> Tasks to carry out:
**1)** Answer these questions using the bedtime songs bot tutorial:
(a) How old are the parent's two children?
(b) What computer did the authors use?
(c) Where do you create a new robot?
**2)** Write the next part of the bedtime songs bot tutorial, starting after its last sentence.

> Excerpted passage:

Build a Bedtime Songs Bot With a Custom ML Model

"As a parent of a 3-year-old and a 1-year-old, I am often presented with a toy and asked to sing a song about it. When I was testing out Viam’s ML Model service, I came up with the idea of using machine learning to make my computer do this instead."

- Tess, Engineering Director at Viam

Follow this tutorial to train a machine learning model to make your own “bedtime songs bot” out of a personal computer. It's simple, fast, and endlessly entertaining!

[Posted by Sierra Guequierre on behalf of Tess Avitabile]

Supplies

To make your own singing robot, you need only the following hardware:

A computer with a webcam, speakers, and the Go Client SDK installed. We used a Macbook, but you can use any PC with a Viam-compatible operating system that meets the above requirements.

Step 1: Train Your ML Model With Pictures of Toys

Configure your webcam to capture data

In the Viam app, create a new robot and follow the steps on your new robot’s Setup tab.

> Data entries:
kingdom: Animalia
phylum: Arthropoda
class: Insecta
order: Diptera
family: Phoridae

==

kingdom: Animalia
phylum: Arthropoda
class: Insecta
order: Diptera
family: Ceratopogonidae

--

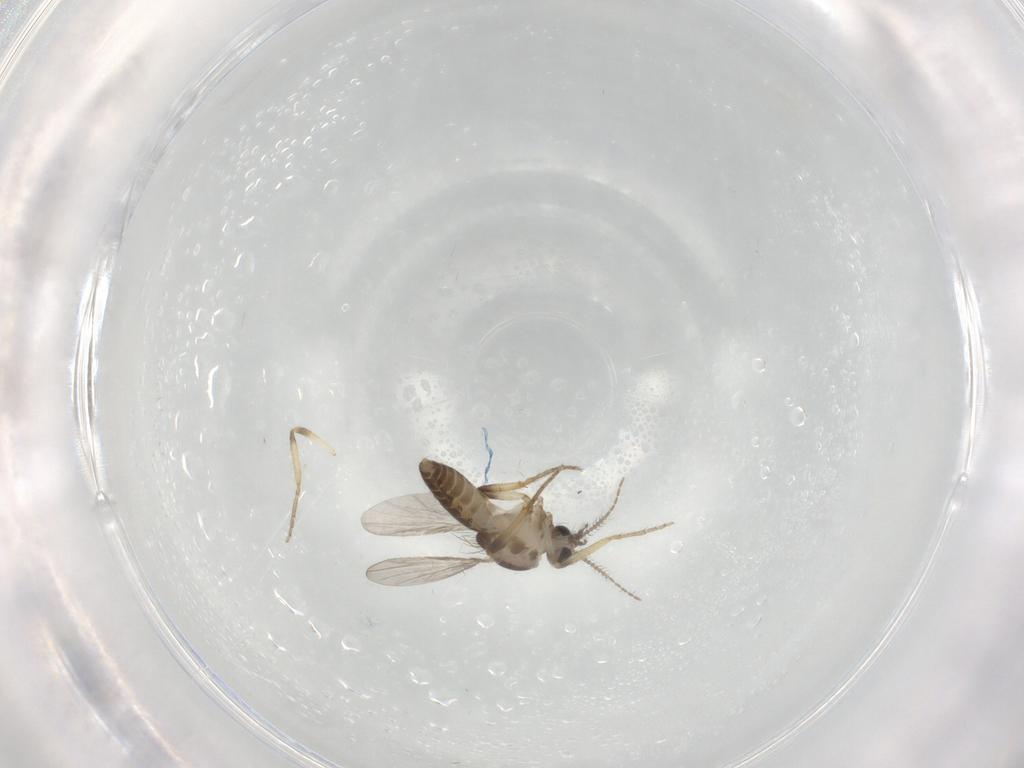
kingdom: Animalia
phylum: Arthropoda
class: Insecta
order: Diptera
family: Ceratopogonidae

> Responses per task:
**1)**
(a) 3 years old and 1 year old.
(b) A Macbook.
(c) In the Viam app.

**2)**
Navigate to your robot’s page on the app and click on the Config tab.

First, add your personal computer’s webcam to your robot as a camera by creating a new component with type camera and model webcam:

Select Builder mode, as shown below. Click the Components subtab, then click Create component in the lower-left corner of the page.
Select camera for the type, then select webcam for the model. Enter cam for the name of your camera component, then click Create.

You do not have to edit the attributes of your camera at this point. Optionally, select a fixed filepath for the camera from the automated options in the video path drop-down menu.
If you use a different name, adapt the code in the later steps of this tutorial to use the name you give your camera.

Save the config. To view your webcam’s image stream, navigate to the Control tab of your robot’s page on the Viam app. Click on the drop-down menu labeled camera and toggle the feed on. If you want to test your webcam’s image capture, you can click on Export Screenshot to capture an image, as shown below:

Now, configure the Data Management Service to capture data, so you can use the image data coming from your camera on your robot to train your ML model:

On the Config tab, select Builder mode. Click on the Services sub-tab, and navigate to Create service.
Add a service so your robot can sync data to the Viam app in the cloud. For type, select Data Management from the drop-down, and name your service Data-Management-Service. If you use a different name, adapt the code in the later steps of this tutorial to use the name you give your service.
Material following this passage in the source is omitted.